Two groups of Biola University engineering students were announced as winners of the 2022 make:able Challenge in recognition for their creative prototypes that improve the daily life of those with physical challenges. Hosted by PrintLab and Autodesk, make:able is an international challenge where students design an assistive device for someone in need utilizing 3D printing technology.
In Spring 2022, students enrolled in Biola’s Introduction to Engineering course worked in teams to document their design journeys and create videos explaining their work process in building the devices that they entered into the competition. Outgoing program chair of physics and engineering Stanley Ng supervised the students all the way from concept to creation.
“The make:able challenge was an excellent framework for students to apply their learning,” said Ng. “Including their design iterations, students were required to engage with developing emotional empathy as part of their engineering design process. This was an excellent integrative opportunity in two ways: to serve those with a unique disability and to design that allows others to flourish.”
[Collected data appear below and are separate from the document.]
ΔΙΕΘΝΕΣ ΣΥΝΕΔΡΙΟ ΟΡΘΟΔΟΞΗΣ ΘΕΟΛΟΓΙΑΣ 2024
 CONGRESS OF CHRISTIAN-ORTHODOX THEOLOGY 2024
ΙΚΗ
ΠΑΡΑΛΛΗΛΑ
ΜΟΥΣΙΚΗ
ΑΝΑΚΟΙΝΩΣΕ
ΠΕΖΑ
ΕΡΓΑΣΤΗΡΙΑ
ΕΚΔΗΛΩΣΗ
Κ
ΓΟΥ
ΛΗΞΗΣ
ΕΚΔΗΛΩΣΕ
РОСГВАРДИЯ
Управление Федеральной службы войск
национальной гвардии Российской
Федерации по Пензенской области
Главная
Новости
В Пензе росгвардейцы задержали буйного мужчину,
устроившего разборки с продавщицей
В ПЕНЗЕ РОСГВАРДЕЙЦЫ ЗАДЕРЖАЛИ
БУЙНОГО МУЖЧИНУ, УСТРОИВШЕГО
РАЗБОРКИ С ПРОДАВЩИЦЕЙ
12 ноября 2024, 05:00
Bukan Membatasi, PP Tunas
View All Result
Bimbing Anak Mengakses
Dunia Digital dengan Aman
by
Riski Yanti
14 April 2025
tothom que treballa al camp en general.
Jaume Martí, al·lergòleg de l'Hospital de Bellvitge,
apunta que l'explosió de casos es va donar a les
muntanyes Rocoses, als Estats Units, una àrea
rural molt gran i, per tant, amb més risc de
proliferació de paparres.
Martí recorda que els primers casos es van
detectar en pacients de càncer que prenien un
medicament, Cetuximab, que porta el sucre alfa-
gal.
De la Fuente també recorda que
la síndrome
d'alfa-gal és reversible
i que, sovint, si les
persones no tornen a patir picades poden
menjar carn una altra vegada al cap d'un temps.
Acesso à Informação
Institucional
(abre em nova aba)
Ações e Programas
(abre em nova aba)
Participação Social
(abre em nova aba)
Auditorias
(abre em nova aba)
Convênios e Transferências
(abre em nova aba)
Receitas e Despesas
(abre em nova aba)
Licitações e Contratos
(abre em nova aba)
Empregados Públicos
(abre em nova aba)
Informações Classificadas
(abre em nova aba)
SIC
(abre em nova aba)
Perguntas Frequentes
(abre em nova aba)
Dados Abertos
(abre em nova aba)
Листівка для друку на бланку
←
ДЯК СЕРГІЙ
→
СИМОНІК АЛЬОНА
Engineering physics majors Jonathan Diaz and Jackson Sumwalt with applied physics major Michael Kamadinata won in the “Best Use of 3D Printing” in the over 18 category for their pill dispenser design inspired by Sumwalt’s grandfather.
“[My grandpa] has a problem with his hands where they shake a lot,” Sumwalt said. “Every week someone would go help him sort his pills. It got me thinking about a way to just have days of pills ready for my grandpa’s use. That’s what started our group onto the journey of building the pill dispenser.”
When Sumwalt’s team found out they won their category, they couldn’t believe it.
“When we heard we won we were just amazed and excited that we could go through the whole process of having an idea, designing it, and making it come to life,” Sumwalt said. “The two other people in my group, Michael and John, were just such great people to work with. They made the project fun, and it’s just been overall an awesome experience.”
Another team from Ng’s class won in “Best Showcase of Iterative Design” in the over age 18 category. Engineering physics students Hannah Ahn, Noah Carothers, Brock Harris and Sarah Wattimena designed an assistive jar opener for Carothers’ brother, who was born with non-opposable thumbs.
While the students’ projects were originally a class assignment, the final product was far more impactful.
“Every student took a risk and submitted their work for external evaluation and feedback,” said Ng. “Their work was presented before industry professionals, which was an excellent opportunity to understand the rigor and demand of the growing engineering field. The make:able challenge and a Biola experience provide a well-rounded educational experience that prepares students for post-graduate success.”
Each team was awarded a $500 gift card for their design from competition sponsor Autodesk.